# Luckiest man alive today in Hollywood?



## Unthinkable (Sep 13, 2002)

First it was the highly memorable Varsity Blues whipped cream bikini offering from the way sexy Ali Larter and now James Van Der Beek gets a piece of this action. What in the world did this guy do (or maybe the question is better posed as who did he do?) to deserve this kind of incredible luck?! It couldn't have been his work on Dawson's Creek where every teenager in the cast talks as though they are in their mid-thirties!

Official Man Sandwich I'd most want to be the meat of today:

http://entertainment.yahoo.com/shop?d=ap&id=1807763769&cf=pg&photoid=452330

Who is hotter and why:

1) Jessica Biel
2) Kate Bosworth

I have to go with the always lovely and captivating Kate Bosworth after seeing her in that almost non existent bikini in Blue Crush and the Hawaiian tan.


----------



## spanishannouncetable (Apr 23, 2002)

"Luckiest man alive today in Hollywood?"

Has to be Bob Goldthwait. He is married to Nikki Cox, damn him 









Bobcat









Nikki


----------



## Unthinkable (Sep 13, 2002)

Ok, so who has the nicer legs then: Stacy Kiebler or Nikki Cox? I have to give the slight edge to Kiebler, but man that's not an easy one to call.


----------



## gcutler (Mar 23, 2002)

Sorry, have a weakness for Redheads, NIKKI!!!!


----------



## jrjcd (Apr 23, 2002)

wait a sec-there's no way an inbred skunk like bobcat could be married to nikki cox...NO WAY!!!!!! Even if he was loaded and hung like a horse...i can't accept this....no way....

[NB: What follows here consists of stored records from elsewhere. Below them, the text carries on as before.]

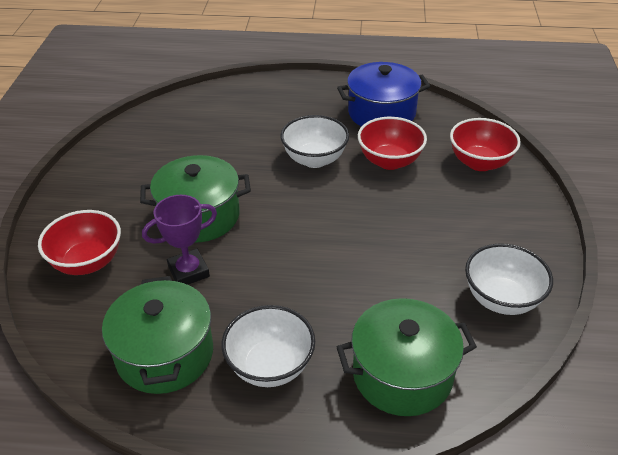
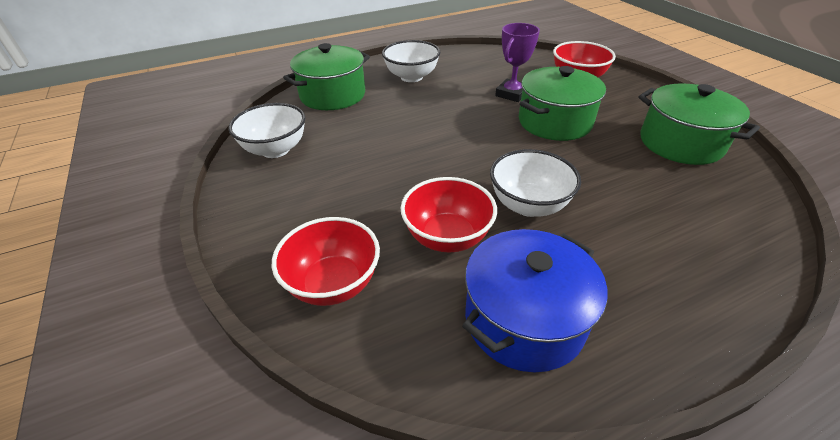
camera: 150 degrees right, 0 degrees up
(165, 354) = (472, 65): green pot -> green pot (680, 143)

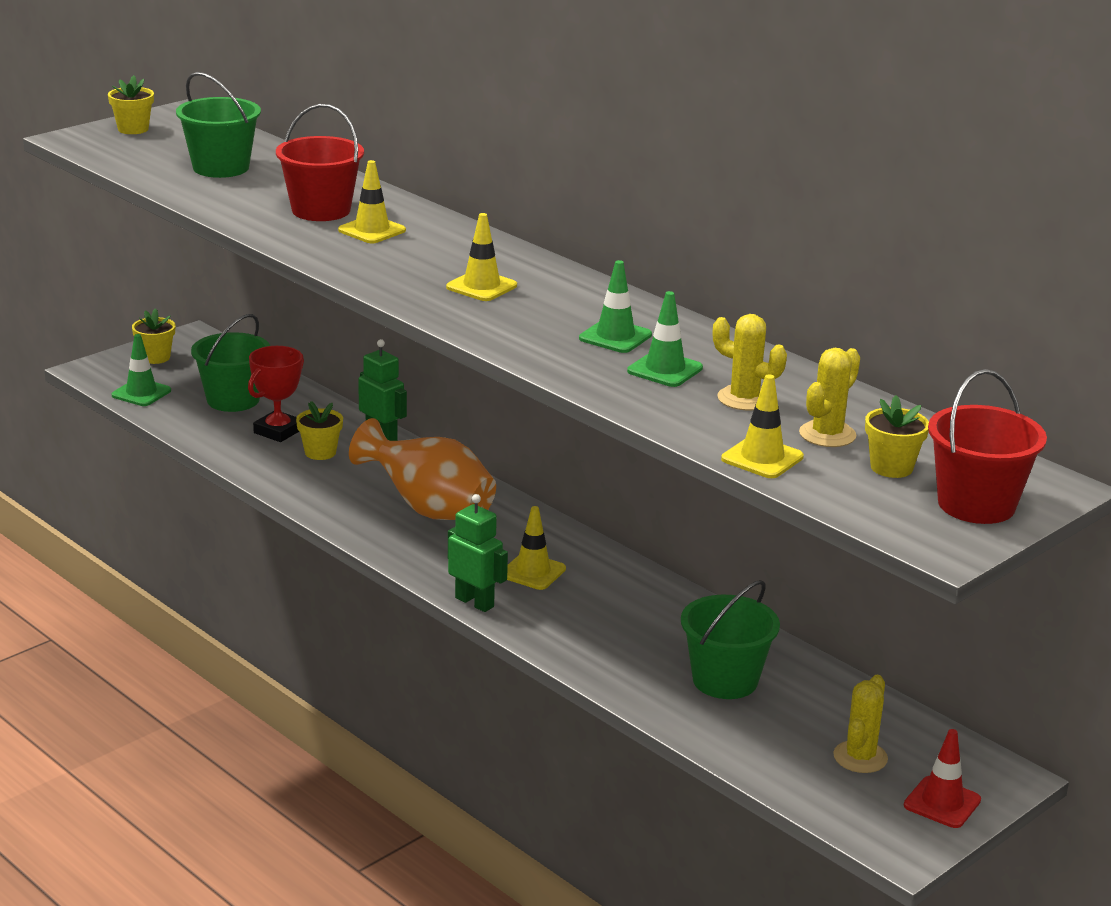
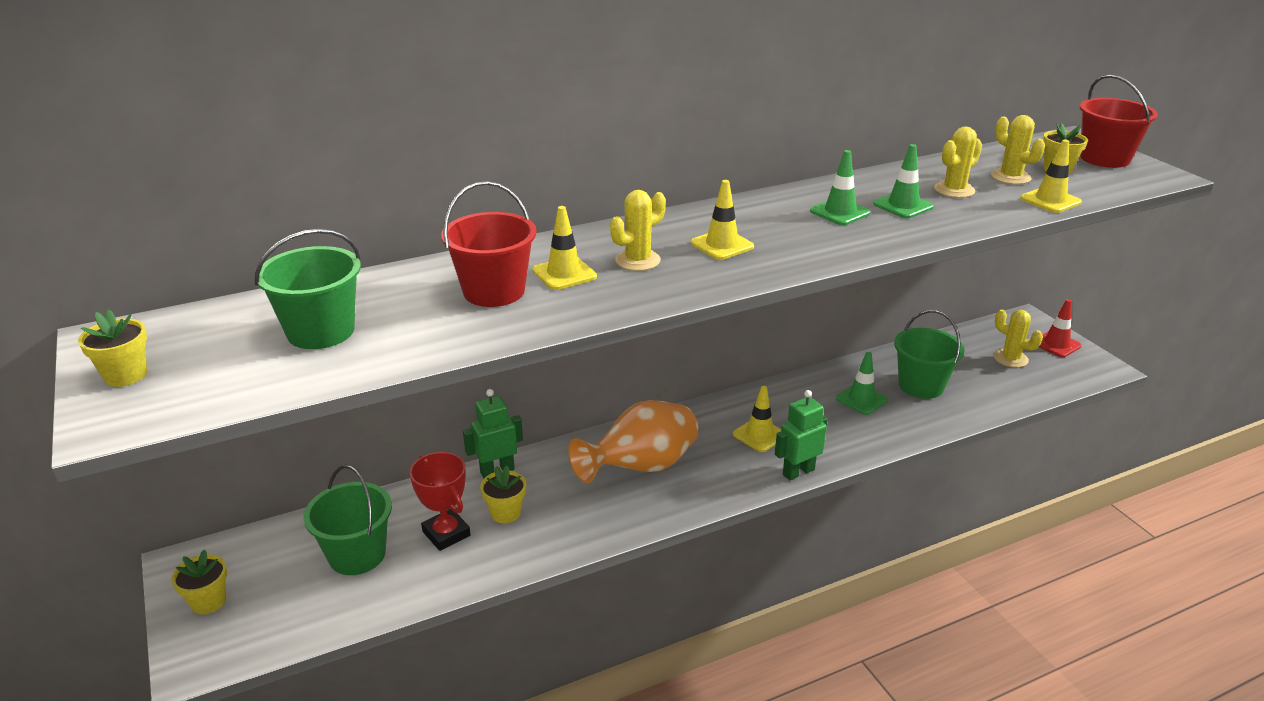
camera: 70 degrees left, 5 degrees up
(141, 393) = (289, 625): green traffic cone -> green traffic cone (861, 399)
(419, 255) = (638, 260): none -> yellow cactus

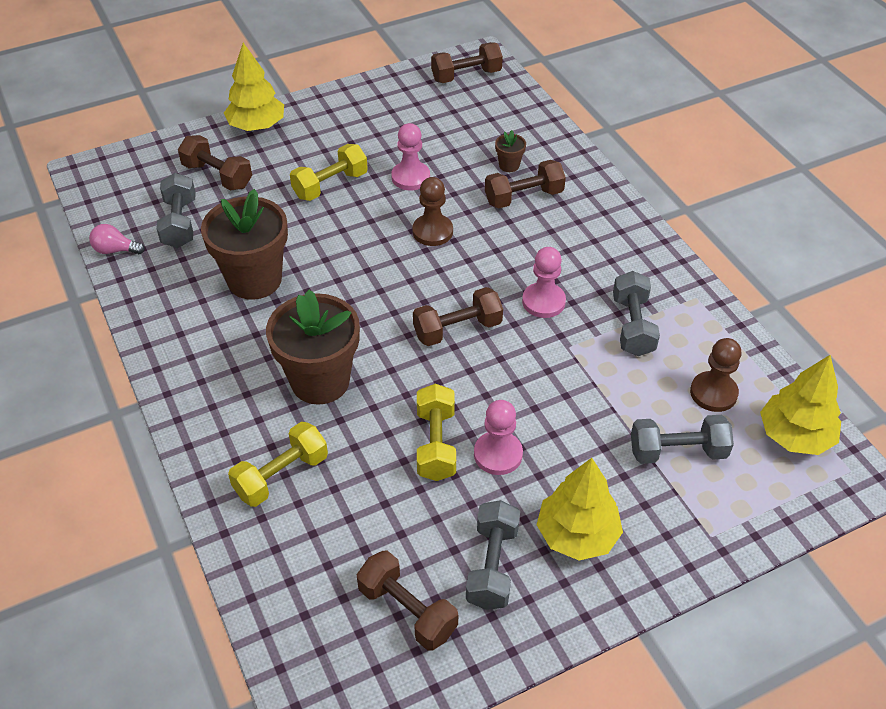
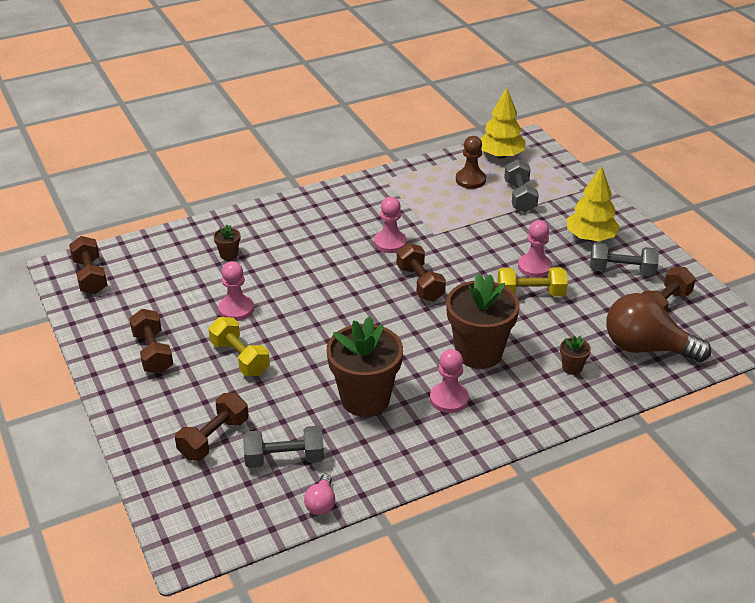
camera: 90 degrees left, 10 degrees down
(243, 350) = (449, 399): none -> pink pawn
(257, 126) = (136, 416): yellow tree -> none
(281, 476) = (572, 368): yellow dumbbell -> brown flower pot
(312, 570) = (646, 348): none -> brown light bulb
(432, 231) = (309, 296): brown pawn -> none
(523, 197) = (271, 248): brown dumbbell -> brown dumbbell (153, 353)
(632, 326) = (413, 206): grey dumbbell -> none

i think i'm about to lose my supper....


----------



## gcutler (Mar 23, 2002)

> _Originally posted by jrjcd _
> *wait a sec-there's no way an inbred skunk like bobcat could be married to nikki cox...NO WAY!!!!!! Even if he was loaded and hung like a horse...i can't accept this....no way....
> 
> i think i'm about to lose my supper.... *


jrjcd,

Top 10 things you feel when you find out Nikki Cox and Bobcat are married...

10) He has made a deal with the devil.
9) He must have a great cocaine connection
8) Nikki has to be a lesbian and bobcat never touches her
7) If Bobcat can get her, then wait a minute, I can do better than (sleeping in the garage for just thining that)
6) Nikki is a martian, and the only men on mars look like Bobcat, she dosen't know any better.
5) Hollywood is F*ed up!!!
4) I must never have recovered from the heroine overdose a few years ago and this must be a coma induced dreamed life.
3) You thought Billy Joel/Christie Brinkley's kid was scared which side the DNA would land on, imagine if Bobcat and Nikki had a kid.
2) Those strong TV studio lights really destroy the ability to see other than shadows
1) He has porno photos of her when she was 18 and threatens to release them every time she tries to leave him.


----------



## DarrellP (Apr 24, 2002)

I vote for #5.


----------



## Nick (Apr 23, 2002)

The only possible reason:

Bobcat can lick his eyebrows.


----------



## jrjcd (Apr 23, 2002)

GAG


----------